YOUR TASK: Write out nothing except the lines of the entries below, from the first through the one containing "Rendered at 1500 by 1125 pixels.", exactly and without pictures.

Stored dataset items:
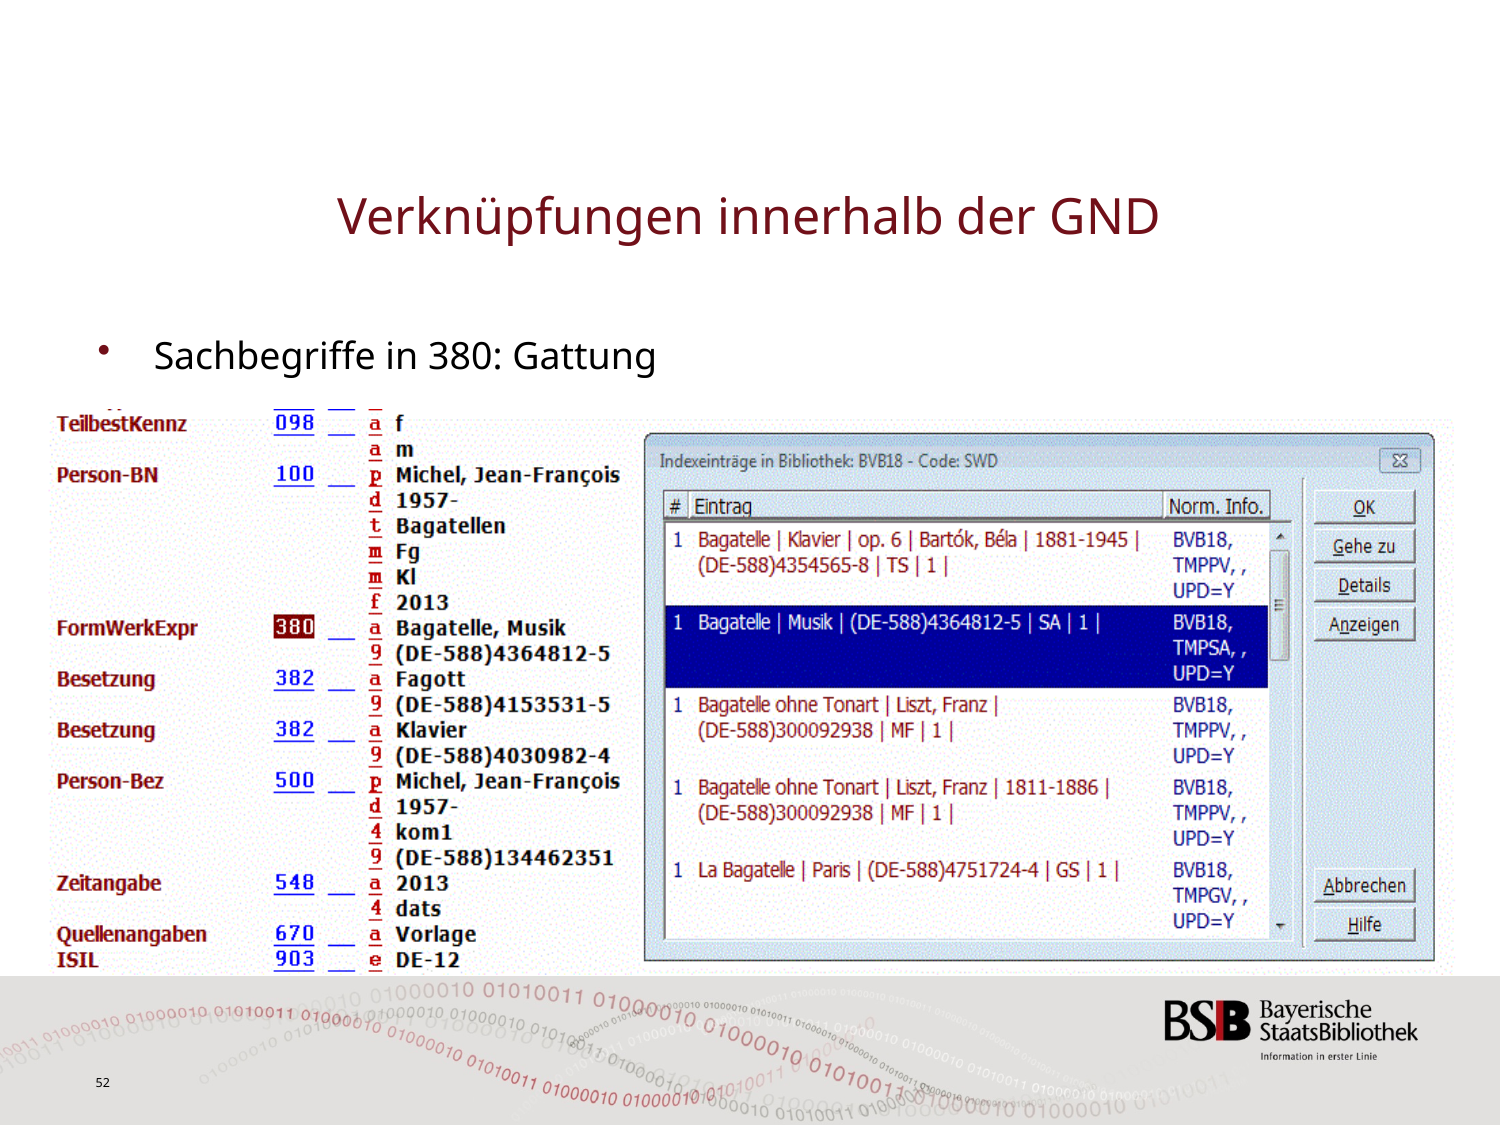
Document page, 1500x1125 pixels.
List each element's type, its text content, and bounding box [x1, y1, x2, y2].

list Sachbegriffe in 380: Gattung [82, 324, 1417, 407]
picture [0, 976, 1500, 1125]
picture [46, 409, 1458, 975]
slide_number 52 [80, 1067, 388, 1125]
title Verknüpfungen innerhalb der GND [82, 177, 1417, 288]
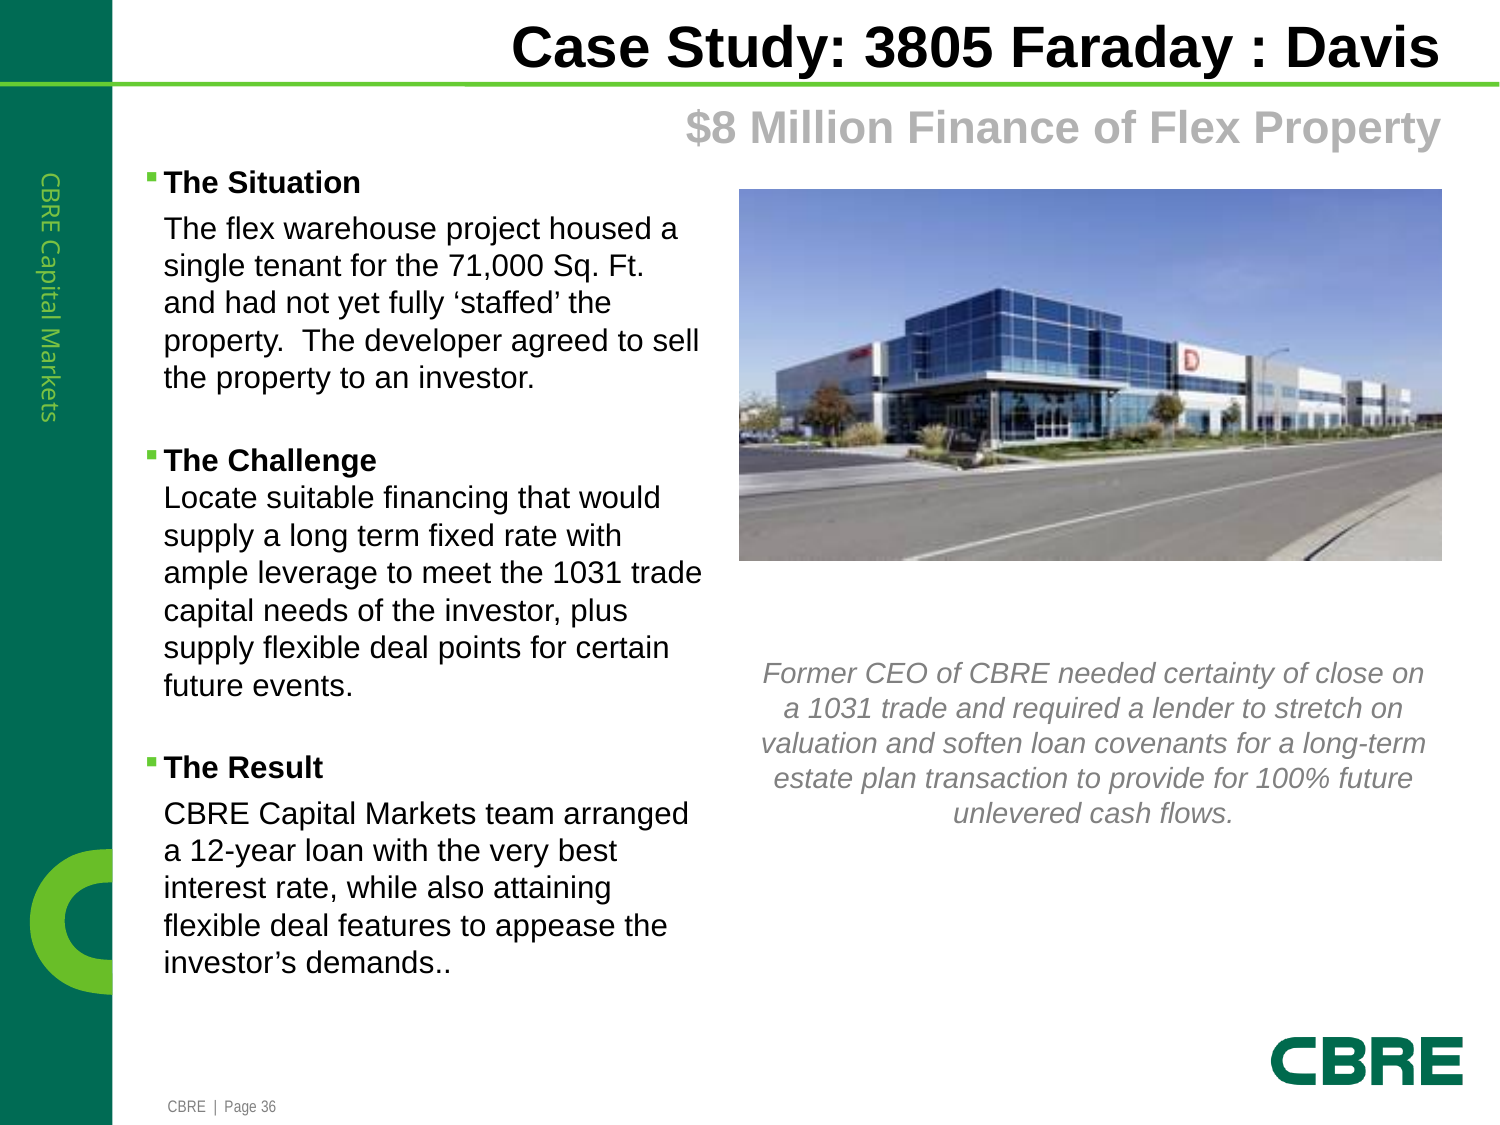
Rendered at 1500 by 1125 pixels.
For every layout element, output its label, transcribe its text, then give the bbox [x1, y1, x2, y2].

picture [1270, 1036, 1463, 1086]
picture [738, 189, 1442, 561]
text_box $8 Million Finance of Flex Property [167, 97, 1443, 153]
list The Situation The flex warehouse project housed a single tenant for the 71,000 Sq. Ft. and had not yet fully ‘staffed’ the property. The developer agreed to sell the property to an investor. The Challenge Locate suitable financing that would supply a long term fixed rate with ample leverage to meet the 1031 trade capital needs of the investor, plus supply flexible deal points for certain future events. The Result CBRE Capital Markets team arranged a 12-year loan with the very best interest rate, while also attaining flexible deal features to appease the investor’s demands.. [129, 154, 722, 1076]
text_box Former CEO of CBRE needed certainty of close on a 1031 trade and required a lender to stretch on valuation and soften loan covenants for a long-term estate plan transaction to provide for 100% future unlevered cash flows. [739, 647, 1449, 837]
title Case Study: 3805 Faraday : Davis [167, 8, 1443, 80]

OUTPUT FOR THIS TASK:
Document page, 1500x1125 pixels.
List each element's type, its text content, and bounding box [x1, y1, x2, y2].

list Sachbegriffe in 380: Gattung [82, 324, 1417, 407]
picture [0, 976, 1500, 1125]
picture [46, 409, 1458, 975]
slide_number 52 [80, 1067, 388, 1125]
title Verknüpfungen innerhalb der GND [82, 177, 1417, 288]
Rendered at 1500 by 1125 pixels.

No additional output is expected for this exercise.